The Cholera outbreak in Zambia which started in October 2017 has now been brought under control and in the next two weeks, the country is likely be declared cholera free. The Minister of Health, Dr. Chitalu Chilufya, said this at a joint media briefing held on May 17 where he made a comprehensive presentation on the Cholera situation and the next steps the country would take towards its elimination. The briefing was jointly conducted with the Minister of Local Government, Mr. Vincent Mwale, the Minister for Water Development, Sanitation and Environmental Protection, Dr. Dennis Wanchinga and the WHO Representative, Dr. Nathan Bakyaita.
Dr. Chitalu said that the current cholera outbreak had affected 5,919 people including 114 deaths. He said that the outbreak had the potential to escalate beyond the recorded figures, if government had not provided exemplary leadership to ensure that interventions that addressed the drivers of the epidemic were swiftly addressed. He paid tribute to the President of the Republic, His Excellency, Mr. Edgar Chagwa Lungu for his leadership, particularly for commissioning a committee of ministers which provided oversight for a multi-sectoral response and for making resources available. He said that government released a total of 159 million kwacha, which constituted 90 percent of the resources used while donations came to 3.3 million kwacha cash in addition to other material resources. Dr. Chitalu stated that the issuance of Statutory Instrument No. 79 of 2017 providing regulations on areas infected with cholera, Statutory Instrument no.10 of 2018 on street vending and a Gazette Notice extending the fishing ban for 2017/2018 season were also instrumental in the containment of the outbreak.
In moving forward towards the elimination of cholera in Zambia, the minister said that, Zambia had embarked upon developing a National Multi-sectoral Plan for Elimination of cholera by 2025. The priority areas include: the upgrading of slums and peri-urban areas, strengthening local government, enhancing the capacity of water utility companies and implementing the health for all agenda. Zambia would also sponsor a resolution for ending cholera globally at the 71 Session of the World Health Assembly in May 2018. Dr. Chitalu thanked all the Cooperating Partners, the private sector, the UN, NGOs, communities and the media for supporting the government in implementing various interventions to stop cholera in the country.
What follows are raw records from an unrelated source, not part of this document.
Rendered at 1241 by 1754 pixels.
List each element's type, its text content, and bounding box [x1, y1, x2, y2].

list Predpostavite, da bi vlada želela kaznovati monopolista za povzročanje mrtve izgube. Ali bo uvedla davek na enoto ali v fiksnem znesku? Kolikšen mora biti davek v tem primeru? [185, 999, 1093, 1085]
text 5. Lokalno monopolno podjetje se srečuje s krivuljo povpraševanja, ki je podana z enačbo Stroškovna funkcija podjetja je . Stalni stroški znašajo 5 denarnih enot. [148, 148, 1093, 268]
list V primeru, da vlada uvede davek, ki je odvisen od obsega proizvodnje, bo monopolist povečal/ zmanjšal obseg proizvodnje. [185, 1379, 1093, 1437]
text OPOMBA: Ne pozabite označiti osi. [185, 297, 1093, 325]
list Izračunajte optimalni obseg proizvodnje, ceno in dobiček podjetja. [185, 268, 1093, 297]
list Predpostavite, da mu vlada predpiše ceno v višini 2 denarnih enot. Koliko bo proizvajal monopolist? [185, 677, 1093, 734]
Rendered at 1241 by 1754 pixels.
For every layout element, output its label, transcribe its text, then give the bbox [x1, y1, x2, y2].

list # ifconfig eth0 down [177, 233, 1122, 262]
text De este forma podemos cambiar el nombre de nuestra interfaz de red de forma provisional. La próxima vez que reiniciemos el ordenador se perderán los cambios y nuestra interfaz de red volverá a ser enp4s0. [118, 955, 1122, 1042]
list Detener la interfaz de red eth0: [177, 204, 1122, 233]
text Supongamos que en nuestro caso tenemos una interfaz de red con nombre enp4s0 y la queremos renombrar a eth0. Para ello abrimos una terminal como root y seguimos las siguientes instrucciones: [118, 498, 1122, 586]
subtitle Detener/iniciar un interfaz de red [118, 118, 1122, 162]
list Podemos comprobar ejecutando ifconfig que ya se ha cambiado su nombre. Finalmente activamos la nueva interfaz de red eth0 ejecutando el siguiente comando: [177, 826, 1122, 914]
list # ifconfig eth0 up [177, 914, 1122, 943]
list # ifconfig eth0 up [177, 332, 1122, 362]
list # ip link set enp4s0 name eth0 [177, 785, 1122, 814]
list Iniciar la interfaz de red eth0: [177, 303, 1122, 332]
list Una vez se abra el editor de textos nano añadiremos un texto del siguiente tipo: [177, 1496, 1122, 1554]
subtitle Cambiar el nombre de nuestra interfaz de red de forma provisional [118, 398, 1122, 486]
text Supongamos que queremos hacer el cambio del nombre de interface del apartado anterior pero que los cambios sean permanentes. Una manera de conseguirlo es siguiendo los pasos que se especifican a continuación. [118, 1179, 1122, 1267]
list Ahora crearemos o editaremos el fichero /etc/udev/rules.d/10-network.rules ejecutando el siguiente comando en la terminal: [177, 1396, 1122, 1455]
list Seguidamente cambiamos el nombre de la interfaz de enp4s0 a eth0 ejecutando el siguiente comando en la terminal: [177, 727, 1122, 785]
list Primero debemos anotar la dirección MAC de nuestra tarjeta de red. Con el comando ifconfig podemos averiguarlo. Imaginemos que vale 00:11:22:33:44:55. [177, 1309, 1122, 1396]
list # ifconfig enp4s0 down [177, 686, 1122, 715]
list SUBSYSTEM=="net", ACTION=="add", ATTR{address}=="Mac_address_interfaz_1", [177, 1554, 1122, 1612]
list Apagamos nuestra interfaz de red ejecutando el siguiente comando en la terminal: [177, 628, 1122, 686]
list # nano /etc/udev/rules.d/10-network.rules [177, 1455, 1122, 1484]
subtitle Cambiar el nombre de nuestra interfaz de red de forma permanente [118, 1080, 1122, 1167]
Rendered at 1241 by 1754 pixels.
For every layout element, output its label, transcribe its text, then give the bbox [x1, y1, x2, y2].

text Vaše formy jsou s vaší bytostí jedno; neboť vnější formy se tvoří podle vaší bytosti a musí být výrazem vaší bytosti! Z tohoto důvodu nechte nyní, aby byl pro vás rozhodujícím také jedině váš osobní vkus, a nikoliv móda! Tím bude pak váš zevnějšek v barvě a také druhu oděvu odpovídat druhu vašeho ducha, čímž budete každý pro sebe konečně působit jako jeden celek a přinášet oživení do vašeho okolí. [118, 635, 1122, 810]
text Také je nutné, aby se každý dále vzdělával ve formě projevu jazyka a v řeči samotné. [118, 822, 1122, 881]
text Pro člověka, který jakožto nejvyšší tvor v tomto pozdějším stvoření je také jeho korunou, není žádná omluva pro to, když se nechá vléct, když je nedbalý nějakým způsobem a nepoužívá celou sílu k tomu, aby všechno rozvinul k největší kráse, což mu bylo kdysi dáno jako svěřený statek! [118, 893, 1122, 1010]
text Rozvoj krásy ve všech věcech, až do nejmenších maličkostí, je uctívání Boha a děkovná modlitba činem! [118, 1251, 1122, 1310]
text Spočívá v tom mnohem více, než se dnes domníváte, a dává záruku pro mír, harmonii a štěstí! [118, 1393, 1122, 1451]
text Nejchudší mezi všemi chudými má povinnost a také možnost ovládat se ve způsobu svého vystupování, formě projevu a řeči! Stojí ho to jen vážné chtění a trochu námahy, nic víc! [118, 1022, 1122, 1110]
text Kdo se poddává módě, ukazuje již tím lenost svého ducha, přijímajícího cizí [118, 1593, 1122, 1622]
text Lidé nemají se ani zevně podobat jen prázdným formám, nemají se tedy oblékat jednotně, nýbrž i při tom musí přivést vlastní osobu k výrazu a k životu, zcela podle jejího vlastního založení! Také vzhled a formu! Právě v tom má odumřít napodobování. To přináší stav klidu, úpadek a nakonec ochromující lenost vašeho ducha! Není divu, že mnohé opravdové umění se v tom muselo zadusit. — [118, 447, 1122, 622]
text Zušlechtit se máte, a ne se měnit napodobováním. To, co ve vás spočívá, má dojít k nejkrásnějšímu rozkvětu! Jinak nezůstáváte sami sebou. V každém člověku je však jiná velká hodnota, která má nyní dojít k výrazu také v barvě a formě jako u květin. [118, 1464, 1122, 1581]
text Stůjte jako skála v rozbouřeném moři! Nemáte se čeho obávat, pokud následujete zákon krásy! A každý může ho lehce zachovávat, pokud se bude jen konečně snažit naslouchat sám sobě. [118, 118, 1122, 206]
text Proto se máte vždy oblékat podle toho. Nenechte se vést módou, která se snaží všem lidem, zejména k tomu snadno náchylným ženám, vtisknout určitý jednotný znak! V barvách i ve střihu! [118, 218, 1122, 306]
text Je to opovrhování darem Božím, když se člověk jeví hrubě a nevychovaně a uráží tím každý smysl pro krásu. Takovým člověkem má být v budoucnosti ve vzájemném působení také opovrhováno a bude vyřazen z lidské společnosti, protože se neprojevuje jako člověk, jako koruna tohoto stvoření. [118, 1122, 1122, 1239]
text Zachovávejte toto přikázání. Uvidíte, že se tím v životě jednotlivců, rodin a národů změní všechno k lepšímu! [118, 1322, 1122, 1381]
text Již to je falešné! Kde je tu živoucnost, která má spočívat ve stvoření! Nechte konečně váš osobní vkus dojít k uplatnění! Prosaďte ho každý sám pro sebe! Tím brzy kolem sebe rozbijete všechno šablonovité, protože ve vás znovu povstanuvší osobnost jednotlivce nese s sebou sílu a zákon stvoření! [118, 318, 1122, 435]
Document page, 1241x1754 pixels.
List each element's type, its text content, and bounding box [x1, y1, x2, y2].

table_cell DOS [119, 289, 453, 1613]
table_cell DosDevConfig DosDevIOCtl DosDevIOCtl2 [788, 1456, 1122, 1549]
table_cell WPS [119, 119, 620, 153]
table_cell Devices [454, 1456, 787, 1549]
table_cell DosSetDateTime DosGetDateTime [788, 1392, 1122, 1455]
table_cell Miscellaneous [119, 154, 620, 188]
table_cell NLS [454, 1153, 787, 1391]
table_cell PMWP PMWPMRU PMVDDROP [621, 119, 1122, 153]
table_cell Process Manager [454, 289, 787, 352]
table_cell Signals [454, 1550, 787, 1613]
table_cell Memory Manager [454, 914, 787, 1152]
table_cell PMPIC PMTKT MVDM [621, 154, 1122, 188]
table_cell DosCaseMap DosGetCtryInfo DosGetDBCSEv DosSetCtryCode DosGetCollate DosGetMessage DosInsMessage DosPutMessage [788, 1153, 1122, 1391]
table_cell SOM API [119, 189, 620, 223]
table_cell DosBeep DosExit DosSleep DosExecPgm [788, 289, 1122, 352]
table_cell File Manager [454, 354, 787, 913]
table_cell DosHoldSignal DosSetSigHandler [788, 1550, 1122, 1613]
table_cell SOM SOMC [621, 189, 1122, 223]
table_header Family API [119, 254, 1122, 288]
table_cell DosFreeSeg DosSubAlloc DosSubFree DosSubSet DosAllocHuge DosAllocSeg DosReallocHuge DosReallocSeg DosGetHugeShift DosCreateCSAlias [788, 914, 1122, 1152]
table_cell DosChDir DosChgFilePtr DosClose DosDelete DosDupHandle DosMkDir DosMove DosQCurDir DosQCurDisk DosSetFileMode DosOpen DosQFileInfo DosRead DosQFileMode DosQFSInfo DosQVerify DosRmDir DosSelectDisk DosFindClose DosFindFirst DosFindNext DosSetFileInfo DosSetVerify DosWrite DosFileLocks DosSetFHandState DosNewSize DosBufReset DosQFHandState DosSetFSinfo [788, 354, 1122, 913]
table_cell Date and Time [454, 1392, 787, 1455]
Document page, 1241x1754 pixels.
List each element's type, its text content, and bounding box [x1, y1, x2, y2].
The Minister for Local Government, Honourable Vincent Mwale, stated that going forward, his ministry would focus on the following priority actions: implementation of the SI No. 79 of 2017 on Cholera, Keep Zambia Clean Campaign, improving sanitation in trading places, building markets across the country, putting in place legislation for regulation of waste management and improving drainages alongside the construction of the road network. He also said that the ministry was going to formulate a policy for slum upgrading in order to reduce from 70 percent to 35 percent the number of people living in slums or peri-urban areas and committed to work towards reducing the national housing deficit which stood at 2.5 – 3 million. The minister emphasised the need for government to work with investors to make low cost housing easily available because the current market was skewed towards high income earners.
The Minister for Water Development, Sanitation and Environmental Protection, Dr. Dennis Wanchinga said that the population of the country had significantly grown since independence and that there was need to provide corresponding water supply and sanitation services. He said that Zambia lacked a coherent policy on sanitation leading to inadequate services for water, sanitation and solid waste management. He said that his ministry had embarked upon developing a master plan for the provision of clean and safe water in the densely populated areas and that it was working to ensure the registration and regulation of boreholes in the country.
Speaking at the same event, the WHO Representative, Dr. Nathan Bakyaita appreciated government’s action for coordinating the response with partners at the highest level of the Government and coming up with three legal instruments which facilitated the containment of cholera. He said that in October 2017, cholera-affected countries, global donors, and partners of the Global Taskforce on Cholera Control (GTFCC) came together to launch the Global Roadmap targeting a 90% reduction in cholera deaths by 2030, with 20 countries eliminating cholera. He said that WHO was therefore committed to supporting the development and implementation of the national cholera multi-sectoral plan.
This outbreak was fueled by inadequate access to clean and safe water, poor sanitation in trading places, poor solid waste management, flooding due to poor drainage and poor sanitation at fishing camps. In order to stop the further spread of cholera, key intervention were put in place:- A total of 330 water tanks were installed for provision of clean and safe drinking water in the hot spots, active case finding and surveillance, localized case management through establishment of a cholera treatment hospital and cholera treatment units, escalated solid waste management, provision of the oral cholera vaccine, chlorine distribution in communities, water quality monitoring, health promotion and risk communication.